I feel like I'm running the last leg of a marathon. Funny thing is, I am not a runner. In fact, I hate running but with all of you cheering me on and encouraging me, I feel like there isn't anything I can't do.
You all have prayed for me. You have sent cards. You have reached out to me, across the miles through Facebook and emails. Your comments have been a tremendous help in my healing. Thank you, thank you, thank you.
I won't lie - there were times when I felt like giving up. Thankfully, J has been wonderful as I wet his shirts with my tears. One thing that rang out in my second trip out of three stays in the hospital, was that there is a purpose in this. At that moment, I was more vulnerable than I had ever been. I had to learn to ask for help to the bathroom. I had to let go of others seeing my body, scars and all.
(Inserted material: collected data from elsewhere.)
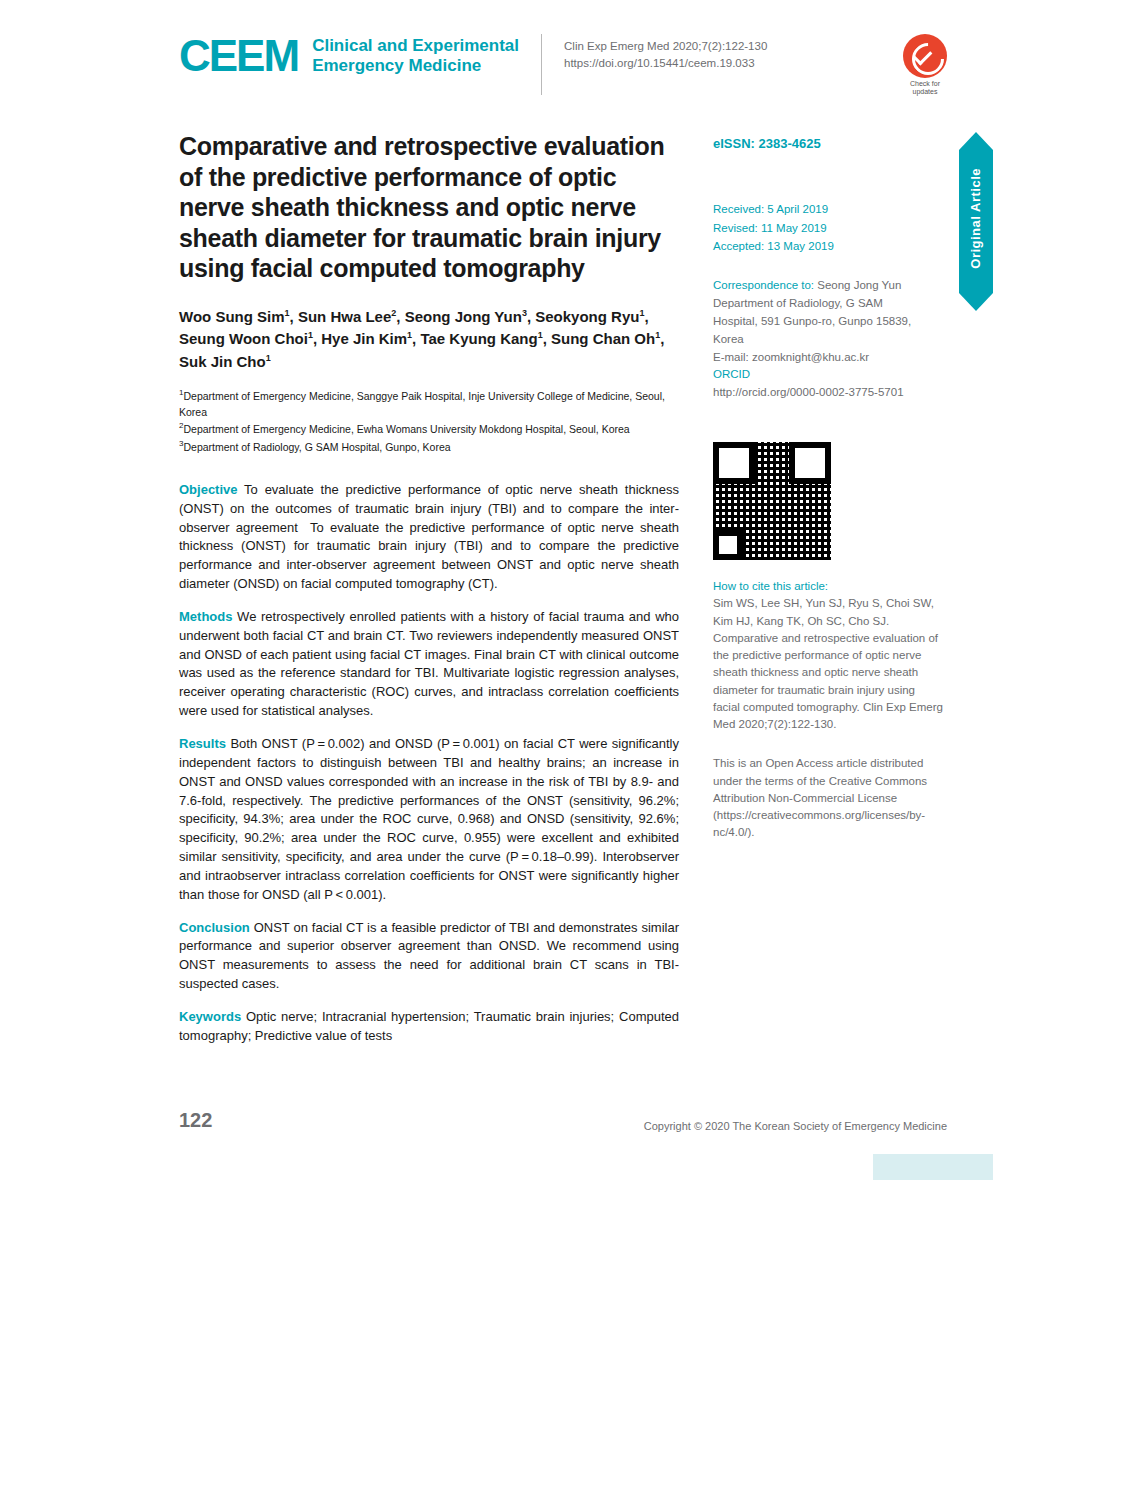CEEM
Clinical and Experimental
Emergency Medicine
Clin Exp Emerg Med 2020;7(2):122-130
https://doi.org/10.15441/ceem.19.033
Check for
updates
Original Article
Comparative and retrospective evaluation of the predictive performance of optic nerve sheath thickness and optic nerve sheath diameter for traumatic brain injury using facial computed tomography
Woo Sung Sim1, Sun Hwa Lee2, Seong Jong Yun3, Seokyong Ryu1, Seung Woon Choi1, Hye Jin Kim1, Tae Kyung Kang1, Sung Chan Oh1, Suk Jin Cho1
1Department of Emergency Medicine, Sanggye Paik Hospital, Inje University College of Medicine, Seoul, Korea
2Department of Emergency Medicine, Ewha Womans University Mokdong Hospital, Seoul, Korea
3Department of Radiology, G SAM Hospital, Gunpo, Korea
Objective To evaluate the predictive performance of optic nerve sheath thickness (ONST) on the outcomes of traumatic brain injury (TBI) and to compare the inter-observer agreement To evaluate the predictive performance of optic nerve sheath thickness (ONST) for traumatic brain injury (TBI) and to compare the predictive performance and inter-observer agreement between ONST and optic nerve sheath diameter (ONSD) on facial computed tomography (CT).
Methods We retrospectively enrolled patients with a history of facial trauma and who underwent both facial CT and brain CT. Two reviewers independently measured ONST and ONSD of each patient using facial CT images. Final brain CT with clinical outcome was used as the reference standard for TBI. Multivariate logistic regression analyses, receiver operating characteristic (ROC) curves, and intraclass correlation coefficients were used for statistical analyses.
Results Both ONST (P = 0.002) and ONSD (P = 0.001) on facial CT were significantly independent factors to distinguish between TBI and healthy brains; an increase in ONST and ONSD values corresponded with an increase in the risk of TBI by 8.9- and 7.6-fold, respectively. The predictive performances of the ONST (sensitivity, 96.2%; specificity, 94.3%; area under the ROC curve, 0.968) and ONSD (sensitivity, 92.6%; specificity, 90.2%; area under the ROC curve, 0.955) were excellent and exhibited similar sensitivity, specificity, and area under the curve (P = 0.18–0.99). Interobserver and intraobserver intraclass correlation coefficients for ONST were significantly higher than those for ONSD (all P < 0.001).
Conclusion ONST on facial CT is a feasible predictor of TBI and demonstrates similar performance and superior observer agreement than ONSD. We recommend using ONST measurements to assess the need for additional brain CT scans in TBI-suspected cases.
Keywords Optic nerve; Intracranial hypertension; Traumatic brain injuries; Computed tomography; Predictive value of tests
eISSN: 2383-4625
Received: 5 April 2019
Revised: 11 May 2019
Accepted: 13 May 2019
Correspondence to: Seong Jong Yun
Department of Radiology, G SAM
Hospital, 591 Gunpo-ro, Gunpo 15839,
Korea
E-mail: zoomknight@khu.ac.kr
ORCID
http://orcid.org/0000-0002-3775-5701
How to cite this article:
Sim WS, Lee SH, Yun SJ, Ryu S, Choi SW, Kim HJ, Kang TK, Oh SC, Cho SJ. Comparative and retrospective evaluation of the predictive performance of optic nerve sheath thickness and optic nerve sheath diameter for traumatic brain injury using facial computed tomography. Clin Exp Emerg Med 2020;7(2):122-130.
This is an Open Access article distributed under the terms of the Creative Commons Attribution Non-Commercial License (https://creativecommons.org/licenses/by-nc/4.0/).
122
Copyright © 2020 The Korean Society of Emergency Medicine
I had to learn to answer questions like, "Are you passing gas? Have you had a bowel movement?" Questions that I learned to answer even with my family in the same room. I had to admit that I was nauseous and dealing with dry heaves. I had to walk the halls of the hospital to show proof that I was tough enough to get up out of the bed and to fight to get better. I have had to drink my food for over a month where just now, I'm eating soft, mushy foods. I will never take anything for granted again.
I met so many angels in the hospital, one of them, Cynthia, I will never forget. She left an imprint on my heart. She gave and nurtured the wounded, embarrassed part of me to smile again. Even now, I am reminding myself daily of her words, "Graze. Don't feel like you need to eat. Just graze." Also, "sip, sip, sip." Those words reminded min a huge, profound way, to take each day, one little step at a time. Cynthia inspired me - no, she reminded me that I started a journey that I never finished....getting my nursing degree...becoming an RN. Nine years ago, I started to reach for that goal and then quit when my marriage ended and life became out of my control. Thank you, Cynthia for reminding me that it's never too late to start over again.
I would love to be able to hear your voices and to thank you all, personally, face to face. That isn't possible (unless you live here in Salem, Oregon). If you would like, and it may take me awhile, please email me your phone number so I can have the joy of hearing your voice and thanking you, from me to you.
After all, that's the beauty of this thing we call the worldwide web. Connecting friendships and hearts.